(Task) Output every line of text in the material below as a JSON array of strings, one string per line, in the order it appears, with blank lines omitted. Exclude the pictures.

Data entries:

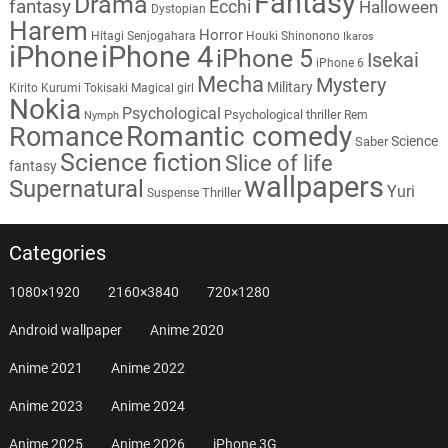
Fantasy
Drama
fantasy
Ecchi
Halloween
Dystopian
Harem
Horror
Hitagi Senjogahara
Houki Shinonono
Ikaros
iPhone
iPhone 4
iPhone 5
Isekai
iPhone 6
Mecha
Mystery
Military
Kirito
Kurumi Tokisaki
Magical girl
Nokia
Psychological
Psychological thriller
Rem
Nymph
Romantic comedy
Romance
Science
Saber
Science fiction
Slice of life
fantasy
wallpapers
Supernatural
Yuri
Thriller
Suspense
Categories
1080×1920
2160×3840
720×1280
Android wallpaper
Anime 2020
Anime 2021
Anime 2022
Anime 2023
Anime 2024
Anime 2025
Anime 2026
iPhone 3G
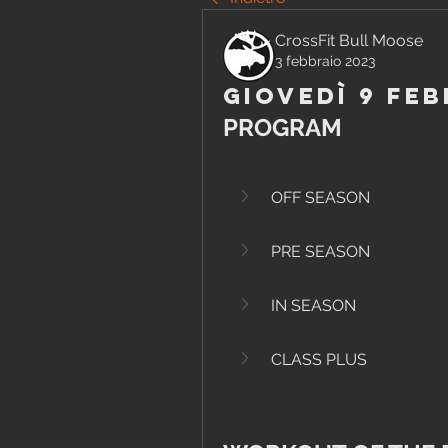
CrossFit Bull Moose
3 febbraio 2023
Giovedì 9 Feb
PROGRAM
OFF SEASON
PRE SEASON
IN SEASON
CLASS PLUS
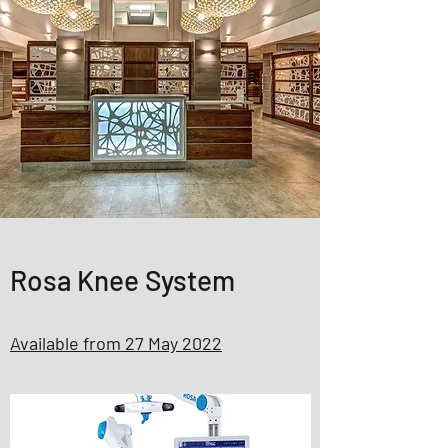
Rosa Knee System
Available from 27 May 2022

(Output below)
[
  "Fantasy",
  "Drama",
  "fantasy",
  "Ecchi",
  "Halloween",
  "Dystopian",
  "Harem",
  "Horror",
  "Hitagi Senjogahara",
  "Houki Shinonono",
  "Ikaros",
  "iPhone",
  "iPhone 4",
  "iPhone 5",
  "Isekai",
  "iPhone 6",
  "Mecha",
  "Mystery",
  "Military",
  "Kirito",
  "Kurumi Tokisaki",
  "Magical girl",
  "Nokia",
  "Psychological",
  "Psychological thriller",
  "Rem",
  "Nymph",
  "Romantic comedy",
  "Romance",
  "Science",
  "Saber",
  "Science fiction",
  "Slice of life",
  "fantasy",
  "wallpapers",
  "Supernatural",
  "Yuri",
  "Thriller",
  "Suspense",
  "Categories",
  "1080×1920",
  "2160×3840",
  "720×1280",
  "Android wallpaper",
  "Anime 2020",
  "Anime 2021",
  "Anime 2022",
  "Anime 2023",
  "Anime 2024",
  "Anime 2025",
  "Anime 2026",
  "iPhone 3G",
  "CrossFit Bull Moose",
  "3 febbraio 2023",
  "Giovedì 9 Feb",
  "PROGRAM",
  "OFF SEASON",
  "PRE SEASON",
  "IN SEASON",
  "CLASS PLUS",
  "Rosa Knee System",
  "Available from 27 May 2022"
]